Gender roles and views of sexuality, in Lutheranism, mirror the social contexts in which Lutherans live, as they do for all Christians. Like all Protestant denominations, beliefs about gender and sexuality break down not on denominational lines but on conservative/liberal lines. There is not a distinctive Lutheran teaching, and conservative Lutherans have more in common with their conservative Catholic and Protestant colleagues from other denominations than with liberal Lutherans (who, in turn, have more in common with liberal colleagues from other denominations).

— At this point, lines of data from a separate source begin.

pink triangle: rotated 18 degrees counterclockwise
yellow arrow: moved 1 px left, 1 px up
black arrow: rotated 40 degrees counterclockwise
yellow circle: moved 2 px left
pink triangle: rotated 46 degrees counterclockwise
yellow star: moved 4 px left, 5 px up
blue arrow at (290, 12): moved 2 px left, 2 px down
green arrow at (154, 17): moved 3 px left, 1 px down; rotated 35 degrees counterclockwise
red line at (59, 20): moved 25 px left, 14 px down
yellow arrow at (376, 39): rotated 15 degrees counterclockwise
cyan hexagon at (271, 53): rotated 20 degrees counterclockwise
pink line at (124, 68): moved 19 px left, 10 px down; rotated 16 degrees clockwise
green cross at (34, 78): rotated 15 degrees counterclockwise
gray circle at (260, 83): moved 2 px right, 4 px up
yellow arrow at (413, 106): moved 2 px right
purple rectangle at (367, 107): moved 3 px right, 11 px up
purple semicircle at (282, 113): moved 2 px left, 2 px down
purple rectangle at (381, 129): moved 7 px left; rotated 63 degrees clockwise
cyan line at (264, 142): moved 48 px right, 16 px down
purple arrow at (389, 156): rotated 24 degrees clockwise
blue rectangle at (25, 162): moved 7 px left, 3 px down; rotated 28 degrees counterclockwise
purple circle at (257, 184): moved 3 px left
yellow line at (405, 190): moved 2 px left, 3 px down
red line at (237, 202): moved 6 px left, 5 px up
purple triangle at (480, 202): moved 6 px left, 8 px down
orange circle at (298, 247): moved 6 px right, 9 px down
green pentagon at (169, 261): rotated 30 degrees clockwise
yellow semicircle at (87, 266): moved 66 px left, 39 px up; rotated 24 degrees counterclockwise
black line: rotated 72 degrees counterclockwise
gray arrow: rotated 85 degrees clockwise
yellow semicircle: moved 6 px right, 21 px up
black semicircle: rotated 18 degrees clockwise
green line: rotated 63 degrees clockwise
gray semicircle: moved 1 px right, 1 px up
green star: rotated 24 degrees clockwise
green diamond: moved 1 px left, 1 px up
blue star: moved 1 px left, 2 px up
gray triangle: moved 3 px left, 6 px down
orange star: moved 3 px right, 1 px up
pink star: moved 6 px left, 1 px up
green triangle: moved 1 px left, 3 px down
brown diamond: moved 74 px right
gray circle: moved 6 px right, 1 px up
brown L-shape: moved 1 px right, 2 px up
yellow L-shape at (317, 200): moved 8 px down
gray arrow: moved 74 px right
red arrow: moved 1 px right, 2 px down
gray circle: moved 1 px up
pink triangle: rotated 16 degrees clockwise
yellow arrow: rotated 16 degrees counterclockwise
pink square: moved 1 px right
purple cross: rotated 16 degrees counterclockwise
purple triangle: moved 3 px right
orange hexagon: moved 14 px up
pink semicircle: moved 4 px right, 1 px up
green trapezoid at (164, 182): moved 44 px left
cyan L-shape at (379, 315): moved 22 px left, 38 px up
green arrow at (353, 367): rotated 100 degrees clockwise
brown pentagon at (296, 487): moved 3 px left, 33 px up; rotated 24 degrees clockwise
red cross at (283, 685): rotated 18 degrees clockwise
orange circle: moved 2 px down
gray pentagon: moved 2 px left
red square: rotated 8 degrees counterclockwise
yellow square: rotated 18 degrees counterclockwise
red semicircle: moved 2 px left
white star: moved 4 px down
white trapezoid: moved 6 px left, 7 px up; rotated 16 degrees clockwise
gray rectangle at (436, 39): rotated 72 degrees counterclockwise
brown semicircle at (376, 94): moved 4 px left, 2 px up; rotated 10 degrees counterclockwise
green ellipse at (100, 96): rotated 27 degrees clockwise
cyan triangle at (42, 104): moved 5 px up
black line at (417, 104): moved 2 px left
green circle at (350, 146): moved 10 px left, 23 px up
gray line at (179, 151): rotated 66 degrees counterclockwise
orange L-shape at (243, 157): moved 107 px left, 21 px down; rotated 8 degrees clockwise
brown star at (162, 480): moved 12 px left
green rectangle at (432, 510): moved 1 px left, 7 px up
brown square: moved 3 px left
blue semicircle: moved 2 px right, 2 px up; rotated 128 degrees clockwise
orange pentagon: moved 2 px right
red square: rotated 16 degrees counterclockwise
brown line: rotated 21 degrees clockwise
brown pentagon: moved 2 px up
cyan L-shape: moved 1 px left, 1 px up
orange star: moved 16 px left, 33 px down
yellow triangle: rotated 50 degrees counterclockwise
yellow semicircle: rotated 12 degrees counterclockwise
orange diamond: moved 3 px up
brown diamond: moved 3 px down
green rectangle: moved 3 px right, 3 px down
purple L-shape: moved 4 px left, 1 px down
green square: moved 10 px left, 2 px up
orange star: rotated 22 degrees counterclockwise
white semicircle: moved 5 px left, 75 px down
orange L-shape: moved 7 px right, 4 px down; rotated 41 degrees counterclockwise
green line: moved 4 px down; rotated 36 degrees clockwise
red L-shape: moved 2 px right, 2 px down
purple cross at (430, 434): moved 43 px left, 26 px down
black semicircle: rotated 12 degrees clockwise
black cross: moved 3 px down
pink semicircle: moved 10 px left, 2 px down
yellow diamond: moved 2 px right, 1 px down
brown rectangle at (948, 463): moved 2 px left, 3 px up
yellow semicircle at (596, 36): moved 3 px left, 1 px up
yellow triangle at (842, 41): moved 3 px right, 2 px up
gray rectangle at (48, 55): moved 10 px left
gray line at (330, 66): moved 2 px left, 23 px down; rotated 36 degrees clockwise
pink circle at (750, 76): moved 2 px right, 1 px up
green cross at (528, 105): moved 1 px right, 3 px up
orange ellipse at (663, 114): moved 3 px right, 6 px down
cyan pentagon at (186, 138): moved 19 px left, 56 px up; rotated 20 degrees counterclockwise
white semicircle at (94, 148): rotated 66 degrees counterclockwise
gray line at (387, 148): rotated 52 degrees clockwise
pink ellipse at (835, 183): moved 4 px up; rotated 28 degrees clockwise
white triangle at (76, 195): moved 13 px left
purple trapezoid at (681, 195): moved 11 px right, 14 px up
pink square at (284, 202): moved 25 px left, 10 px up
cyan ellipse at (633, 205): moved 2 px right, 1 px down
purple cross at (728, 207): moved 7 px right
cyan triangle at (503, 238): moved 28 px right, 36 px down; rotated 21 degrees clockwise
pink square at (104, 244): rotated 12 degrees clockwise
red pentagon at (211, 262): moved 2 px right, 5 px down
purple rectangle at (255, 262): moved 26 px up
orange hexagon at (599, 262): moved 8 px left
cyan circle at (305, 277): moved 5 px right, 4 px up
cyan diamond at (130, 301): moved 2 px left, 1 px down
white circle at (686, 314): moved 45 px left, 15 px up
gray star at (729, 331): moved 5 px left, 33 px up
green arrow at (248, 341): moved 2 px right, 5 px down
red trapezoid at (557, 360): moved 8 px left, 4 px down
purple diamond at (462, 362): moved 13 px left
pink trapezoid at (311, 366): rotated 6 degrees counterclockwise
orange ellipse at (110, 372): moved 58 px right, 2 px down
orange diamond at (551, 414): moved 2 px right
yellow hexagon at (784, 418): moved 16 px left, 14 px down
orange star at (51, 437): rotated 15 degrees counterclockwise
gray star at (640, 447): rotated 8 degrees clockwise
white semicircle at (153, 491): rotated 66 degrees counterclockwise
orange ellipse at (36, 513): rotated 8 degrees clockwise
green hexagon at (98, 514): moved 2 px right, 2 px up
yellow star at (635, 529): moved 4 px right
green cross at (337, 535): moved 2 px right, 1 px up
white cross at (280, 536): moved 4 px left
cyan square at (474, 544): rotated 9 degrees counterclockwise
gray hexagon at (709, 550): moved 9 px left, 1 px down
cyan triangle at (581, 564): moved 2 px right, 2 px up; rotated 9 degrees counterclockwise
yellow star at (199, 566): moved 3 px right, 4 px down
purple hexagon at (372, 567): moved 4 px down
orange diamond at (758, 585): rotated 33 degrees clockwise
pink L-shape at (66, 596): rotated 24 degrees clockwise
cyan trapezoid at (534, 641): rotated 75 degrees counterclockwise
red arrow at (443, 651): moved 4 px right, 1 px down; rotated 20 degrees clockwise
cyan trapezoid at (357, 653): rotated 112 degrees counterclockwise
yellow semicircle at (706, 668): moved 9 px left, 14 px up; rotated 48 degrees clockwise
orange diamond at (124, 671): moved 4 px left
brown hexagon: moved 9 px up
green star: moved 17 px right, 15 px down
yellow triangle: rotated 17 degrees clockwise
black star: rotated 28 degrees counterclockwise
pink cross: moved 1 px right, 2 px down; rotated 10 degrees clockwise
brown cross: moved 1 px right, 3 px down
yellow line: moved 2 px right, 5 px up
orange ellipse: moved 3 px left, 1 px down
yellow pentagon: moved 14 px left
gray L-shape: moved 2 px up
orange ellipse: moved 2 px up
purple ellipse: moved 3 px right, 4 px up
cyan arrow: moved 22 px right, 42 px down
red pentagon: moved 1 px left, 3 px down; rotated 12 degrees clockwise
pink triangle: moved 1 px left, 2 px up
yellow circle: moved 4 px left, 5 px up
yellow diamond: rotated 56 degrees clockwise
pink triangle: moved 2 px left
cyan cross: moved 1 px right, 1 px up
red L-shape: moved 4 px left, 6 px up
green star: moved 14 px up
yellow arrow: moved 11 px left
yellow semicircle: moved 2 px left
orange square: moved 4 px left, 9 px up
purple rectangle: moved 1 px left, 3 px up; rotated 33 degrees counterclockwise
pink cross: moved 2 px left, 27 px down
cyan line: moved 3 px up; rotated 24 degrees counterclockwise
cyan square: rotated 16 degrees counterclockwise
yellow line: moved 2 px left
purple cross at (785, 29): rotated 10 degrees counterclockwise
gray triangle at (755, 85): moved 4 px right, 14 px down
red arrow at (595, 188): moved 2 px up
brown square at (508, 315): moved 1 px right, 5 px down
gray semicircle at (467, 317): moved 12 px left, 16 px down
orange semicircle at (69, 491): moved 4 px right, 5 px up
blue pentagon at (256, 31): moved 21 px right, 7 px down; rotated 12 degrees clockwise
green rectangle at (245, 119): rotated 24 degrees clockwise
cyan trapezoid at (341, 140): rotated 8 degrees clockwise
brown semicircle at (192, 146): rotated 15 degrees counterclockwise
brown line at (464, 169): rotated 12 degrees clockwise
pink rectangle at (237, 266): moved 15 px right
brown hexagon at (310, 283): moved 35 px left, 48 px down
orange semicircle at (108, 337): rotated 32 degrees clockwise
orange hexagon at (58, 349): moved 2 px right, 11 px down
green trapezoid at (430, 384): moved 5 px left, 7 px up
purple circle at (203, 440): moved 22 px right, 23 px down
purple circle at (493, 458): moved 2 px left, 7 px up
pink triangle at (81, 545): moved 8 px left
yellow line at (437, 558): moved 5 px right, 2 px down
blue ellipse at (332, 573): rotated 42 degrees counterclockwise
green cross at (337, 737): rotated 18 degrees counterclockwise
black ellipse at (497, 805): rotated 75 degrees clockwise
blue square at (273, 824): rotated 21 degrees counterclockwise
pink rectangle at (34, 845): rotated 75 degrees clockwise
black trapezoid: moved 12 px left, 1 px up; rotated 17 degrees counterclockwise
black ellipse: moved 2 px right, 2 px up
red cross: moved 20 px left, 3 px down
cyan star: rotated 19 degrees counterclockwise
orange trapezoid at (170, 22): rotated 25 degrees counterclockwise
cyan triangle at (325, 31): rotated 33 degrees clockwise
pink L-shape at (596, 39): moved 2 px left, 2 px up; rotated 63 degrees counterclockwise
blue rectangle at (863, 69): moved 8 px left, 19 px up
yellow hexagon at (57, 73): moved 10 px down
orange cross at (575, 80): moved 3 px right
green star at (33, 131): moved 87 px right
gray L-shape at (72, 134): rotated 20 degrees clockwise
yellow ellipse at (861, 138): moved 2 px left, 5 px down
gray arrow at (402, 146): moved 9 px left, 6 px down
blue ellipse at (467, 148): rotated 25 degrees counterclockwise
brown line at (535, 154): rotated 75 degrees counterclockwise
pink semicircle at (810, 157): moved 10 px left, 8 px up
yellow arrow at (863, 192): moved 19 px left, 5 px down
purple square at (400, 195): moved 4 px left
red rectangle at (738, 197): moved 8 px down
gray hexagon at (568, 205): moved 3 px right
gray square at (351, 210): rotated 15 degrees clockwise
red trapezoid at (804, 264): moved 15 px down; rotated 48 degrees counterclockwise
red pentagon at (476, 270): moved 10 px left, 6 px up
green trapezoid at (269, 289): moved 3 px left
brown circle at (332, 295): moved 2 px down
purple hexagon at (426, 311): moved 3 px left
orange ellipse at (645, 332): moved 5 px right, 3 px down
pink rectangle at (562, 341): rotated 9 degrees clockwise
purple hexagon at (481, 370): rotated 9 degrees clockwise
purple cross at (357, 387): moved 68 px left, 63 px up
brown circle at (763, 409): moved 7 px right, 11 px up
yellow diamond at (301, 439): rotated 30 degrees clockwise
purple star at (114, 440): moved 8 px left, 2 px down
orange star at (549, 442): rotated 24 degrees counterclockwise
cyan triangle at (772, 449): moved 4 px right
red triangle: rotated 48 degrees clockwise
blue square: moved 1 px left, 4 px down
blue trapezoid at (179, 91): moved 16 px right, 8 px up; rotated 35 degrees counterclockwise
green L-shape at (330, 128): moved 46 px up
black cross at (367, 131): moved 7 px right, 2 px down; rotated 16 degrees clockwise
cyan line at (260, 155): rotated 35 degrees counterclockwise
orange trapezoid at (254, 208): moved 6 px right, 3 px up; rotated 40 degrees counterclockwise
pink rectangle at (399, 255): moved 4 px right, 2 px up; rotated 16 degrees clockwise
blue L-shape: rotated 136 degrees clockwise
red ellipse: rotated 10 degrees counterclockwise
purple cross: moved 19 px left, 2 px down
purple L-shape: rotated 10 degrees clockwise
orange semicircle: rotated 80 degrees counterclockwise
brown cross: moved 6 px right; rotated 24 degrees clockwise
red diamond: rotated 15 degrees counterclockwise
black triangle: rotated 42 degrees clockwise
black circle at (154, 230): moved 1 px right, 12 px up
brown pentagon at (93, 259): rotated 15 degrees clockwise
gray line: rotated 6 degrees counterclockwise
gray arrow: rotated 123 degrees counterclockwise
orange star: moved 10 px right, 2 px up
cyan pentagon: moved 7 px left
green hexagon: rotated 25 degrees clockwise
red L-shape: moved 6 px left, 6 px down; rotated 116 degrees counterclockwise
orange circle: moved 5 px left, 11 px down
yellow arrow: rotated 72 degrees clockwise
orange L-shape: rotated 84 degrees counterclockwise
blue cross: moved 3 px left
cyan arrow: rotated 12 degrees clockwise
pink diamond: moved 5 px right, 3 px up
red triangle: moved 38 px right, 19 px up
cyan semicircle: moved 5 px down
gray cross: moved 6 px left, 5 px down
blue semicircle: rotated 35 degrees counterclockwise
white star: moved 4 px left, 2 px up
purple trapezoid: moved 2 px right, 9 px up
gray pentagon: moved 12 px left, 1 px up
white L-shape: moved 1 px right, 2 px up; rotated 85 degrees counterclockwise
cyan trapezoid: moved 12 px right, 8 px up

Lutheran churches in Europe tend to be quite liberal, working for the equality of women, and not believing homosexuality to be a sin. This is less so in rural than in urban parishes. Some Lutheran churches in the United States began ordaining women to the ministry in 1970. The more conservative Lutheran Church-Missouri Synod still does not ordain women.
On the question of homosexuality, German and Swedish Lutherans allow gay clergy and bless same-sex unions. The Finnish church is divided, but many bishops support the ordination of gay clergy and the blessing of same-sex unions. In the United States, the more liberal Evangelical Lutheran Church in America (the largest Lutheran denomination) ordains gay clergy but expects them to remain celibate. While it is currently studying the issue of homosexuality, it has issued statements affirming the civil rights of gays and lesbians and welcoming them into Lutheran churches. But the ELCA does not at this time bless same-sex unions, or ordain non-celibate gay clergy. The Lutheran Church-Missouri Synod believes that homosexuality is clearly condemned in scripture. They do not ordain gay clergy or bless same sex unions.